17 Mar 2016

CarpN Neutral - doing good things with bad koi carp

From Our Changing World, 9:06 pm on 17 March 2016
Three koi carp showing their large lips and the small fellers on either side of their mouth.

Koi carp look like goldfish when they are small, but the carp have paired barbels or feelers around their mouth which goldfish lack. The carp use their barbels and big lips to fossick for food in lake sediments.
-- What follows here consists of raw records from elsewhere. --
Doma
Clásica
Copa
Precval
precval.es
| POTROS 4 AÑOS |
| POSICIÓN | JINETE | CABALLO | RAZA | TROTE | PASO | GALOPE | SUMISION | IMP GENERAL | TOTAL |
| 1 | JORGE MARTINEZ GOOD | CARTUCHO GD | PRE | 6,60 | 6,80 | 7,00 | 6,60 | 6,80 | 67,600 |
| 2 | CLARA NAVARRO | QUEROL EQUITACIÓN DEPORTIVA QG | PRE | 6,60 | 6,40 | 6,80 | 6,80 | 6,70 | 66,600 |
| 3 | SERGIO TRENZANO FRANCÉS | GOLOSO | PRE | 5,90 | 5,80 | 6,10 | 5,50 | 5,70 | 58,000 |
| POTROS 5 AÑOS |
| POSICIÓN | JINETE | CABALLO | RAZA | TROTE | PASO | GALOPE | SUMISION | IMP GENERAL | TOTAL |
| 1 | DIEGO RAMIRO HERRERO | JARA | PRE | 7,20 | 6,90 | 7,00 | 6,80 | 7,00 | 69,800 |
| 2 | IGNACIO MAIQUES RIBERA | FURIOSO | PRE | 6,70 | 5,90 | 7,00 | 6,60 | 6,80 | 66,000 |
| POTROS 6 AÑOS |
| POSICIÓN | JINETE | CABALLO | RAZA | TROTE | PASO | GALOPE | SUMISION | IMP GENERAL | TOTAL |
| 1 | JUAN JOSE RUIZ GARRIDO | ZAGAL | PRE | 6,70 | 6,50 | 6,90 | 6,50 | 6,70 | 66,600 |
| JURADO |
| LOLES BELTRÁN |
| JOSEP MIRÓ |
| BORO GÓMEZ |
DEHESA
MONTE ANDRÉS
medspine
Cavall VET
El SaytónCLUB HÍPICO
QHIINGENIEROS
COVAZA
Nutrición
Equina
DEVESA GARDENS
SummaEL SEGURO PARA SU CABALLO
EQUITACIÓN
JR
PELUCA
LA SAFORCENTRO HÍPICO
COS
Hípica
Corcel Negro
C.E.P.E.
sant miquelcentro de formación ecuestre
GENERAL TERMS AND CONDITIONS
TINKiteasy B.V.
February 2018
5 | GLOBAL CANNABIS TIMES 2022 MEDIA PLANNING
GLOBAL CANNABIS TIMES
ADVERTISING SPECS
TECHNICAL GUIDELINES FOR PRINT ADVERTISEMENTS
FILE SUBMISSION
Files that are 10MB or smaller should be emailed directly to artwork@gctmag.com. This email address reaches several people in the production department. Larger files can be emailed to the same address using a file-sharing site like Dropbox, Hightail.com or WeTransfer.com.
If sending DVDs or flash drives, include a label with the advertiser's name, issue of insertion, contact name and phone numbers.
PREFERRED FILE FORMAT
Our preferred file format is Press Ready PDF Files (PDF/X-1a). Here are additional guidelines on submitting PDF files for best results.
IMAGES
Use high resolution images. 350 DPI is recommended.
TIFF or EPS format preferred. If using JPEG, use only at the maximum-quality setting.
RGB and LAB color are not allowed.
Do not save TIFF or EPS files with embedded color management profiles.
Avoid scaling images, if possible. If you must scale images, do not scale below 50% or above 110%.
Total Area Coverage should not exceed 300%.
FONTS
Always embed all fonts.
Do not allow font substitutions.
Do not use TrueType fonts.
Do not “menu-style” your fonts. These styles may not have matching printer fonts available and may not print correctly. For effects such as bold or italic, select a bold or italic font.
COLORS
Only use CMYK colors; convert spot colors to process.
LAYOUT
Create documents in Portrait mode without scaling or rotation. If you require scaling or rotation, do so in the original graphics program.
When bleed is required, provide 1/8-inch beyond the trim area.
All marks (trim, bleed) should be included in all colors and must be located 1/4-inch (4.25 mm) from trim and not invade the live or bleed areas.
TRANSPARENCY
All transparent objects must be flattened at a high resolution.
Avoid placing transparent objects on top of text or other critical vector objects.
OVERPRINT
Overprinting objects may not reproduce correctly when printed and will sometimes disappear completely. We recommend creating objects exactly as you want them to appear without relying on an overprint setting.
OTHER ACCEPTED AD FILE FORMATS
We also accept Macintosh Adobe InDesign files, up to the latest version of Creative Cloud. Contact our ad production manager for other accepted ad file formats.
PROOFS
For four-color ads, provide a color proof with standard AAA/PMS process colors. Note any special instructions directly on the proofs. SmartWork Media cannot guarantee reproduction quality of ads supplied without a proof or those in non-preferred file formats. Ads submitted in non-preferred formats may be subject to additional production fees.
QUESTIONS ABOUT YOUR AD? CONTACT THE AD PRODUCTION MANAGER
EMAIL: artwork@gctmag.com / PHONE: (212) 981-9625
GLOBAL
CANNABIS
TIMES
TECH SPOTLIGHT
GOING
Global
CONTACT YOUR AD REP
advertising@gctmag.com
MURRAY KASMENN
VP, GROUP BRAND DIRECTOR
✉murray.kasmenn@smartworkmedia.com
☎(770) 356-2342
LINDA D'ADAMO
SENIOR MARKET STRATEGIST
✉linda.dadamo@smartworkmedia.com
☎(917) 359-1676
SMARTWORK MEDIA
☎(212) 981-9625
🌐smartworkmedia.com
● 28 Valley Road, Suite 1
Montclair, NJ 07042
Photo: RNZ / Alison Ballance

The Carp-N Neutral project in the Waikato is trying to make good from a bad pest fish, and turn back the orange tide that has taken over the streams, lakes and wetlands of the Waikato in the last few decades.

Freshwater ecologist Bruno David is spearheading the Waikato Regional Council initiative, which aims to harness the nutrients contained in nuisance koi carp and repurpose them for beneficial environmental outcomes.

Each spring, thousands of koi carp leave the streams and wetlands of the Waikato and head to lakes such as Waikare to spawn.

The project literally heads the migrating koi carp off at the pass, sending them up a specially-designed fish pass at the Lake Waikare outlet where they get caught in a fish trap. The fish trap is a cage with a mesh that is large enough to allow smaller native fish to swim through, but which traps the much larger koi carp and other pest fish such as bullhead catfish.

“One female koi carp can potentially produce 400,000 eggs, so [when we catch] one fish we’ve prevented nearly half a million baby fish,” says Bruno.

A large cage sitting in a small muddy stream, with a shipping container next to it.

The fish trap at Lake Waikare. The biodigestor is housed in the white container. The muddy water of Lake Waikare, visible in the background, is caused by thousands of pest fish stirring up the sediment. Photo: RNZ / Alison Ballance

Many Waikato lakes, such as Lake Waikare, suffer from excess nitrogen and phosphorous runoff from surrounding farmland. Although the koi carp stir up sediment in the lake as they feed, their advantage is that they also remove nutrients.

“[Koi carp] are aquatic vacuum cleaners basically. They use their feelers and big ‘juju’ lips to fossick around in the sediment after small organisms.”

Rather than waste the nutrients that end up incorporated into the fish flesh, Bruno has been developing a Carp-N Neutral project that uses the fish as a source of environmentally friendly fertiliser, rich in potassium, phosphorous and nitrogen, that can replace the expensive fertiliser tablets currently used in revegetation programmes, which use synthesised nitrogen and mined phosphorous..

“Effectively what we’re doing is recycling a whole lot of nutrients,” says Bruno. “We’re trying to replace that fertiliser tablet with an invasive organism, and using a recycled nutrient rather than one that was mined or synthesised.”

Small koi carp look like goldfish (although they have barbels around their mouth that goldfish lack), and it is thought they were introduced to New Zealand in a consignment of goldfish during the 1950s. It wasn’t until the 1970s that they reached large enough numbers to have a noticeable effect in lake and rivers.

In the four years that it has been running, the trial Carp-N Neutral project has removed 35 tonnes of invasive fish from Lake Waikare.

The Carp-N Neutral process uses thermophilic digestion to turn koi carp into fertiliser pellets. After the fish are euthanased their bodies are put into a large digestor along with a ‘starter’ that contains the bacteria Bacillus subtilis.

Bruno says the aerobic bacteria “like to eat protein and generate heat … and all we need to do is provide them air.”

The digestion process is rapid: it takes 48-72 hours to break down 3-4 tonnes of fish into a dry granular fishmeal that Bruno has nicknamed ‘carpuccino.’ This is then mixed with locally sourced biochar – they are currently using waste corn - and sent to a factory to be turned into pellets.

The biochar provides carbon and structure, binds ammonia, reduces aroma and helps create a slow-release fertiliser.

The fertiliser pellets are being trialled at four dune restoration sites. The idea is that there used to be large numbers of seabirds that would have once naturally supplied lots of nutrients in the form of guano.

Another by-product of the digestion process is an oily liquid that can be diluted and used as fertiliser.

 Bruno says they have also been trialling the fishy-smelling liquid as a bait for stoat and rat traps, with promising results.

“It’s the concept of using one invasive species to control another invasive,” says Bruno. “We’re trying to make a few wins like that.”

In future, the Waikato Regional Council would like to consider creating biochar from invasive trees such as willows that they remove in large numbers from the Waikato’s wetlands.

Bruno David won a national environmental Green Ribbon Award in 2015 in the "caring for our water” category for the prototype Carp-N Neutral project, which he hopes to expand to several other sites in the Waikato.

Bruno David won the 2014 New Zealand National Fielddays Society Innovation Award for his work with native freshwater fish. He was on Our Changing World last year talking about ‘kokopu condos’ and ‘tuna townhouses’, which are innovative homes for freshwater fish in urban streams.